New insights into transcriptional regulation by H-NS

Abstract

H-NS, a nucleoid-associated DNA-binding protein of enteric bacteria, was discovered 35 years ago and subsequently found to exert widespread and highly pleiotropic effects on gene regulation. H-NS binds to high-affinity sites and spreads along adjacent AT-rich DNA to silence transcription. Preferential binding to sequences with higher AT-content than the resident genome allows H-NS to repress the expression of foreign DNA in a process known as 'xenogeneic silencing.' Counter-silencing by a variety of mechanisms facilitates the evolutionary acquisition of horizontally transferred genes and their integration into pre-existing regulatory networks. This review will highlight recent insights into the mechanism and biological importance of H-NS-DNA interactions.

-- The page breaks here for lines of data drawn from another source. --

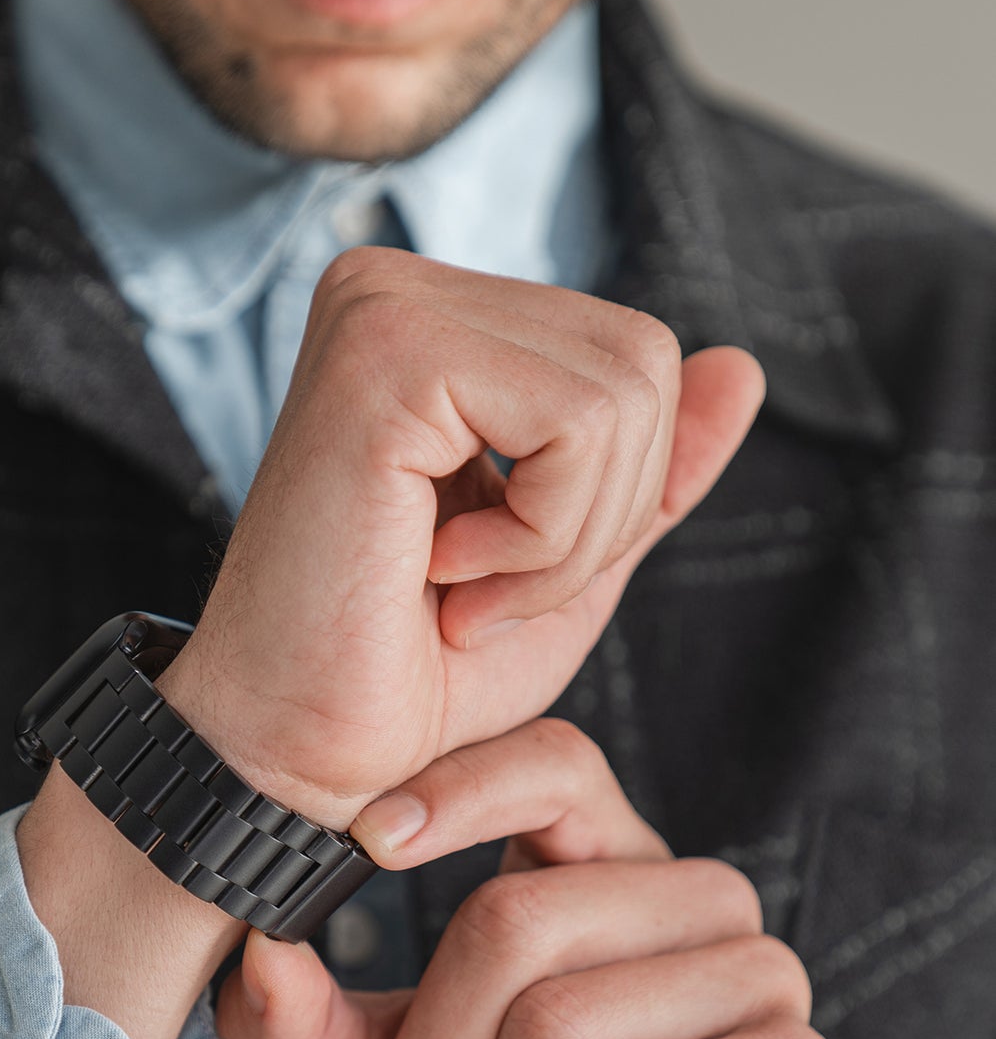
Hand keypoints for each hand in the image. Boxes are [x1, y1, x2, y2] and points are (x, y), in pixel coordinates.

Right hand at [159, 249, 766, 827]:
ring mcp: (384, 309)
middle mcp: (396, 288)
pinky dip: (539, 537)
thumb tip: (741, 365)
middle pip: (645, 362)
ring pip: (627, 390)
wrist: (299, 750)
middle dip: (595, 520)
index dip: (608, 498)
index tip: (488, 575)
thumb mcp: (565, 561)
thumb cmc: (409, 670)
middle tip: (476, 593)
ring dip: (564, 539)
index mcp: (432, 323)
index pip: (635, 359)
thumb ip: (649, 464)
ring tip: (457, 588)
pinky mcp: (383, 356)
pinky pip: (577, 422)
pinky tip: (439, 571)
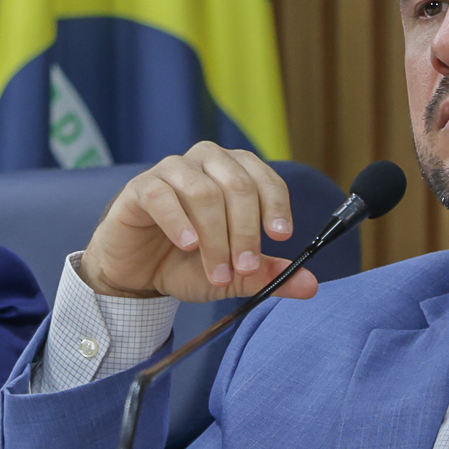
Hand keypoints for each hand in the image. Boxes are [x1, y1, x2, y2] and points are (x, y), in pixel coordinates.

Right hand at [77, 141, 319, 303]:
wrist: (138, 274)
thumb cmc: (186, 264)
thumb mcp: (232, 274)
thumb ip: (267, 275)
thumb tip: (310, 285)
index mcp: (234, 173)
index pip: (264, 178)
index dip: (275, 204)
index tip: (281, 236)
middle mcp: (206, 162)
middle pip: (237, 185)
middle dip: (245, 231)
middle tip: (245, 267)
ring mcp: (171, 171)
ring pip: (204, 192)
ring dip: (215, 237)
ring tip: (217, 271)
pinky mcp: (140, 187)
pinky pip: (162, 195)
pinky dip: (179, 222)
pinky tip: (188, 245)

Figure 1. Logo representation of the high-affinity H-NS binding motif

Figure 2. Sequence alignment of the four E.coli H-NS like proteins cited in the text

Structural modularity is evident in this family of gene-regulating proteins. For clarity, sequences have been aligned with the known structures of E. coli H-NS amino- and carboxyl-terminal domains. Models are based on RMN studies of the N- terminal dimer (a) coiled coil interaction and the C-terminal (b) domains of H-NS [3]. A schematic representation of the domain organization of H-NS (c) is aligned with the primary sequence of H-NS, StpA, Hha and Ler. The N-terminal domain contains three alpha helices (α1, α2 and α3). A linker region separating the N and C termini consists of two β strands intercalated between loops 1 and 1′ and loops 1′ and 2 terminating in an α helix and a 3₁₀ α helix that form a nucleic acid binding domain.

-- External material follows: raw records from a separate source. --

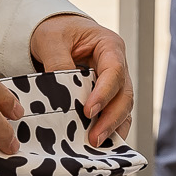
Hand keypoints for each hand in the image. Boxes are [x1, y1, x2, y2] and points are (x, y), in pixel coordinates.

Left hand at [28, 13, 132, 144]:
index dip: (104, 93)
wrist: (55, 31)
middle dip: (111, 118)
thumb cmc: (56, 30)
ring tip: (96, 145)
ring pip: (123, 108)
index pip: (114, 71)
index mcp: (109, 45)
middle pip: (124, 94)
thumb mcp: (51, 39)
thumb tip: (61, 95)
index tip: (88, 111)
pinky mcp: (107, 96)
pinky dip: (110, 130)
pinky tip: (100, 145)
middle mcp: (118, 65)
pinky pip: (114, 115)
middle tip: (94, 138)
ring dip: (112, 128)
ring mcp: (114, 83)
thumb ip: (57, 63)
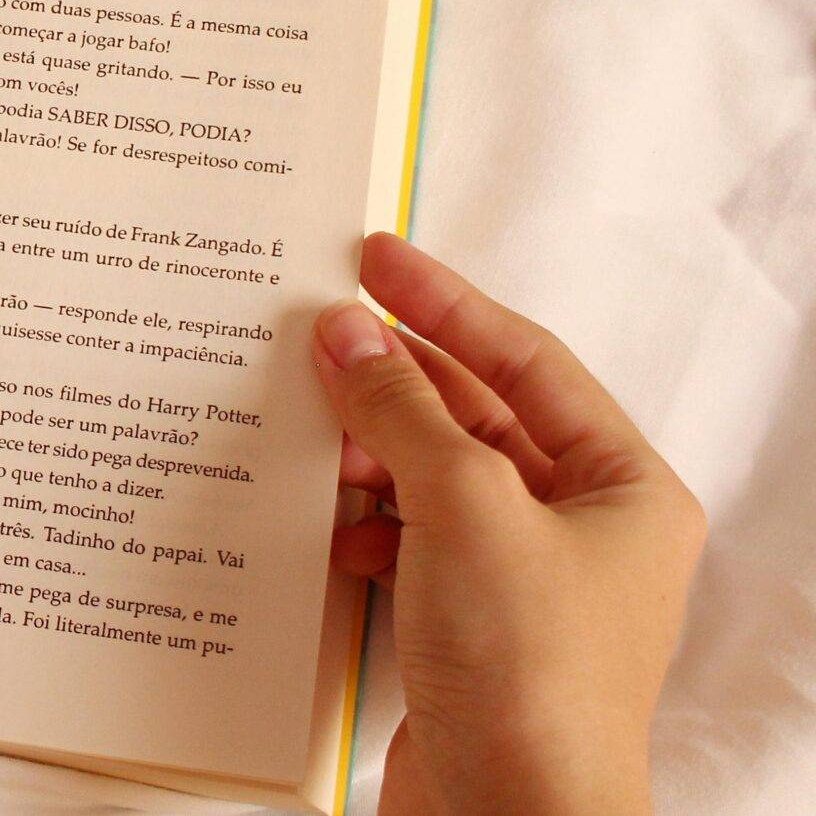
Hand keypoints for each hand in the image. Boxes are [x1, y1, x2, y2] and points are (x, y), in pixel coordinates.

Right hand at [313, 233, 703, 815]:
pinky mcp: (470, 630)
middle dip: (393, 378)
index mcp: (623, 489)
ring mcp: (524, 583)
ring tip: (304, 426)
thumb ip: (402, 409)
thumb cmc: (527, 671)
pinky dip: (361, 524)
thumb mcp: (464, 507)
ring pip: (432, 479)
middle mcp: (583, 530)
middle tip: (314, 331)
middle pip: (475, 417)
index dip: (444, 303)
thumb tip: (347, 332)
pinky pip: (407, 541)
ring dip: (368, 452)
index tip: (372, 257)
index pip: (525, 360)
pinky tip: (322, 523)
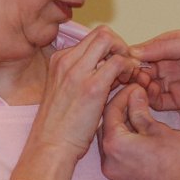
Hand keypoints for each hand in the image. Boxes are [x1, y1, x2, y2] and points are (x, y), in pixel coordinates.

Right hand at [11, 26, 140, 179]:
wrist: (50, 147)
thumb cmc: (60, 126)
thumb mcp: (65, 92)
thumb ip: (82, 75)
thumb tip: (107, 68)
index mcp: (59, 60)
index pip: (92, 37)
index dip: (110, 47)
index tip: (116, 65)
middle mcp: (67, 60)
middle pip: (102, 32)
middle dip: (120, 45)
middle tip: (125, 67)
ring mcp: (78, 71)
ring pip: (110, 40)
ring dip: (125, 54)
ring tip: (127, 76)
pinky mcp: (92, 87)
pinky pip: (119, 62)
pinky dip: (129, 68)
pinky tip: (128, 84)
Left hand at [98, 84, 179, 179]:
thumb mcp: (158, 128)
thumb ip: (140, 110)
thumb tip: (134, 94)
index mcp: (114, 145)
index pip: (110, 111)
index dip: (123, 95)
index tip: (135, 87)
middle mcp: (108, 162)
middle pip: (107, 127)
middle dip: (120, 110)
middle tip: (136, 97)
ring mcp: (115, 174)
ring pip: (112, 141)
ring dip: (122, 126)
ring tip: (139, 112)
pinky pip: (118, 155)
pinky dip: (125, 141)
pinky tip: (140, 132)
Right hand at [130, 30, 179, 114]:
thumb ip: (163, 47)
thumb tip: (134, 51)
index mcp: (171, 46)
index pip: (143, 51)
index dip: (130, 56)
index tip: (118, 61)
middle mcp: (170, 64)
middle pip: (142, 70)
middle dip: (131, 73)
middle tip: (124, 77)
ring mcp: (175, 83)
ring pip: (147, 86)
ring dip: (138, 87)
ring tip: (135, 87)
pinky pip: (159, 102)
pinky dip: (149, 101)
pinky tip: (144, 98)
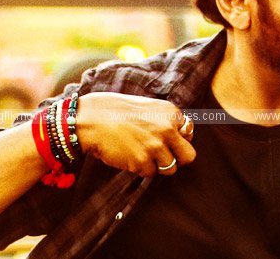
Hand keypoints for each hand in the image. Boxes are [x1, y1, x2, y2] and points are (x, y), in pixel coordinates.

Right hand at [75, 92, 195, 176]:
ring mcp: (156, 147)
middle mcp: (167, 129)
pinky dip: (141, 169)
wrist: (90, 119)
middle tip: (162, 155)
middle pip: (188, 156)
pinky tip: (129, 156)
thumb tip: (178, 135)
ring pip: (170, 168)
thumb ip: (164, 119)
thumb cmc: (114, 110)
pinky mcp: (142, 162)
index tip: (166, 139)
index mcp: (170, 112)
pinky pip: (150, 173)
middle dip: (177, 158)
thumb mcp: (146, 106)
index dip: (177, 138)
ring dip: (158, 165)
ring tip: (142, 155)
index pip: (189, 132)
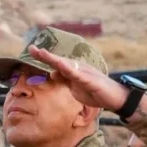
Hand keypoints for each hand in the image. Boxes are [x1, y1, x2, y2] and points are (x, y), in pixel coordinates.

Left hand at [27, 45, 146, 115]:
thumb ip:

Figure 3. Mechanisms of Counter-silencing

Potential mechanisms of counter-silencing include: (A) disruption of H-NS complexes by multimerization antagonists such as H-NST; (B) competition for DNA binding by a high-affinity sequence specific DNA binding protein such as ToxT or RovA; (C) activation of certain promoters such as the E. coli hdeAB promoter by the alternative sigma factor σ^s; (D) changes in promoter geometry due to protein binding or environmental changes that disrupt H-NS complex formation such as may occur at the virF promoter in Shigella. These mechanisms are not mutually exclusive, and it is possible that more than one mechanism may be operating at any given promoter. Reproduced with permission from (38).